==== Dataset records ====
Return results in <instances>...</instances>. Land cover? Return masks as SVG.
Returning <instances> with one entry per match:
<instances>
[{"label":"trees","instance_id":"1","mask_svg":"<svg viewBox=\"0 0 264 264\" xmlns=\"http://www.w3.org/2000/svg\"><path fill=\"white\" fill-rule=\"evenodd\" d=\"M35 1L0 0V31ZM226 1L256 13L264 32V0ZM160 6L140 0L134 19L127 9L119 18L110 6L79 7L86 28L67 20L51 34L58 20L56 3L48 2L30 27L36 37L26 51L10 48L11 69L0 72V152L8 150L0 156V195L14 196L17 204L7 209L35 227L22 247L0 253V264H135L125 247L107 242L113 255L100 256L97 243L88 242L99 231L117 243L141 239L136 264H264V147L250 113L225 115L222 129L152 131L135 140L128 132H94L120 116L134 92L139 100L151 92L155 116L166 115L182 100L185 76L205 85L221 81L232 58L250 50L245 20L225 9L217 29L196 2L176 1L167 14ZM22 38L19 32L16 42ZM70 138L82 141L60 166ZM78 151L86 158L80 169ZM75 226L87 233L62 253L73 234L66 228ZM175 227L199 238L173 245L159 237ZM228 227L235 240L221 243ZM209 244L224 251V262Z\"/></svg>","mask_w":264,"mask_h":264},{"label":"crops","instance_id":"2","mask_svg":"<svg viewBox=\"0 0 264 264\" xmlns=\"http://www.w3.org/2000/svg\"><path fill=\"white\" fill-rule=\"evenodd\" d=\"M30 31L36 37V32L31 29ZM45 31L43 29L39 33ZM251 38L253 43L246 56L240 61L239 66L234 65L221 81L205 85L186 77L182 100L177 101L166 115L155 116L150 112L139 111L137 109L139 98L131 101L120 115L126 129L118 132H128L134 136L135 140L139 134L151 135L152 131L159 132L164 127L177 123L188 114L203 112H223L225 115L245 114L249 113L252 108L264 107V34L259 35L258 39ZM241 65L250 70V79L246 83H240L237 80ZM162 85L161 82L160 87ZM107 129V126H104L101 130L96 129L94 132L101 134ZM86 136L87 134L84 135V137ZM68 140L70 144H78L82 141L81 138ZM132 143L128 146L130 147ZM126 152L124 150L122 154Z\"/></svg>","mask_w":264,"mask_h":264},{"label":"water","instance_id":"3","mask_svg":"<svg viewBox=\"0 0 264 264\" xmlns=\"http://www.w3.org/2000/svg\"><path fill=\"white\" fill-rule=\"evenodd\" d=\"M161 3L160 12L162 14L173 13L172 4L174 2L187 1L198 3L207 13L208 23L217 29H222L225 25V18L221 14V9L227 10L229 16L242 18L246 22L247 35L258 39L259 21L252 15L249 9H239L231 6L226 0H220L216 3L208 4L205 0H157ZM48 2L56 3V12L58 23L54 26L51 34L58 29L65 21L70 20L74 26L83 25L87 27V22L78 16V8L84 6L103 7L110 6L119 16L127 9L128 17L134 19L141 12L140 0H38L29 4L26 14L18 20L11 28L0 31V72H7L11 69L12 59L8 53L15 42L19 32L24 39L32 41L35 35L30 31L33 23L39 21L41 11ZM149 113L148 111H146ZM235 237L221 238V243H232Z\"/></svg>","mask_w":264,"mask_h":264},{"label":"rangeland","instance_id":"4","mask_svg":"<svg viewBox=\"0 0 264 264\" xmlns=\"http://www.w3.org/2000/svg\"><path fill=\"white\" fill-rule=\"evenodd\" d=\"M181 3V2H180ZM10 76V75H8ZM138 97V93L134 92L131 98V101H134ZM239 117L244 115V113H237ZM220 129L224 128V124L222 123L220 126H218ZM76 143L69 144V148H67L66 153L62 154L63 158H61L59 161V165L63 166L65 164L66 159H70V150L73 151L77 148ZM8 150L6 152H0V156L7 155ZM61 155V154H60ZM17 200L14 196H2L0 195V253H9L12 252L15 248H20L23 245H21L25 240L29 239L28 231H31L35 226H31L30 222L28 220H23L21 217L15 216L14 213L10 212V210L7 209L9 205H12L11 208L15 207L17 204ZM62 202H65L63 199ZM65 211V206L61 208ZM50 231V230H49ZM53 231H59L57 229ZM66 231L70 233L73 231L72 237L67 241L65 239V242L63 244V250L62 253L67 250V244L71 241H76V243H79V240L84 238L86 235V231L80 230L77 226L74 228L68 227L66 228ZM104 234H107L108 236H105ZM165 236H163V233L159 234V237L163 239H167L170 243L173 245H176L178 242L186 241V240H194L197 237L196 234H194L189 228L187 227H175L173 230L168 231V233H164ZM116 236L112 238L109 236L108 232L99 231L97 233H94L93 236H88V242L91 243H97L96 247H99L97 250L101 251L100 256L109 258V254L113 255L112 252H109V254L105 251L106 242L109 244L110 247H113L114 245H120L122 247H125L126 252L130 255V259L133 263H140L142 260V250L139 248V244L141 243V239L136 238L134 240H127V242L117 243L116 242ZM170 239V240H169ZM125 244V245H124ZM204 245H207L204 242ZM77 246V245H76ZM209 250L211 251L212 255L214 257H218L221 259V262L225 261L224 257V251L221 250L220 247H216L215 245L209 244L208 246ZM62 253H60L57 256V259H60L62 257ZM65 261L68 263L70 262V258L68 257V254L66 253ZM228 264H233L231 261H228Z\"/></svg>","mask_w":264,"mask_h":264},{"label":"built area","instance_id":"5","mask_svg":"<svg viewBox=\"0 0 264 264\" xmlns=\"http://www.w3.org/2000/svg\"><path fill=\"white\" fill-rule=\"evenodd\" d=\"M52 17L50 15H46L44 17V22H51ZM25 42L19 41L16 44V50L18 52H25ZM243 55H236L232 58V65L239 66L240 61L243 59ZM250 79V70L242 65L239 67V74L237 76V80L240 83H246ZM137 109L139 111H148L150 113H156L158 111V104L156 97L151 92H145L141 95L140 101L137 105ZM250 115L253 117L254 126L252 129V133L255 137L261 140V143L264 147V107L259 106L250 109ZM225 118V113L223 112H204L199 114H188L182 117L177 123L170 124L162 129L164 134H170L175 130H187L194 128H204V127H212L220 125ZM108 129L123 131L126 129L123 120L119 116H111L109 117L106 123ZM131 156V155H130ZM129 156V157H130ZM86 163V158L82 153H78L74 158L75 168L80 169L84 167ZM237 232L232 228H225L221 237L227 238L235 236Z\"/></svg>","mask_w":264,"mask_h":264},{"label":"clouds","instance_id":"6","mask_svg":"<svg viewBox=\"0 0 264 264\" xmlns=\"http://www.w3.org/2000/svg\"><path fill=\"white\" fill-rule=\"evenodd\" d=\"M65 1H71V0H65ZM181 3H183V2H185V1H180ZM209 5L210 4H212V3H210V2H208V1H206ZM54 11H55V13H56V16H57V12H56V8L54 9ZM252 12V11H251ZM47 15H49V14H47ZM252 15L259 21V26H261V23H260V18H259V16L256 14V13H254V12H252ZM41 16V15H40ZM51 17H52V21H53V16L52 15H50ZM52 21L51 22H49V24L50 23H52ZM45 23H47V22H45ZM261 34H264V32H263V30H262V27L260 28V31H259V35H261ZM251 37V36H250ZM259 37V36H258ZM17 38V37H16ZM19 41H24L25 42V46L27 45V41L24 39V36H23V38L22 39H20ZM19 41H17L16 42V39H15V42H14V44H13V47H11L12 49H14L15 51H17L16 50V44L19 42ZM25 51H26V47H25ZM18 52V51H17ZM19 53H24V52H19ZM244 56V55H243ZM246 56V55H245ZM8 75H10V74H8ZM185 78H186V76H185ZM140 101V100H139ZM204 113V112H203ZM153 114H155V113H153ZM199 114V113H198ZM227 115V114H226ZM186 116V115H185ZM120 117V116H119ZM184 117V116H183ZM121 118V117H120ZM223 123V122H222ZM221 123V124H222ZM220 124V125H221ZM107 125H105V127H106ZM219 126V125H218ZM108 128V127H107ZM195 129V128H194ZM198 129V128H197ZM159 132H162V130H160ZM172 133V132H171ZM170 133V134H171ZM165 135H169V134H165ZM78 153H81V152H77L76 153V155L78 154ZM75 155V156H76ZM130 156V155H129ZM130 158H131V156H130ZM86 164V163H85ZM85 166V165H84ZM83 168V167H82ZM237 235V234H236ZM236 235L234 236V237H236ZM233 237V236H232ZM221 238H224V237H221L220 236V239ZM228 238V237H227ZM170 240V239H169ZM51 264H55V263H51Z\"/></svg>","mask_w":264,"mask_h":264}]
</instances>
====
_Short task_
Extract every line in the entries above that contains the string "instances", matching case exactly.

_Solution to this problem_
Return results in <instances>...</instances>. Land cover? Return masks as SVG.
Returning <instances> with one entry per match:
<instances>
</instances>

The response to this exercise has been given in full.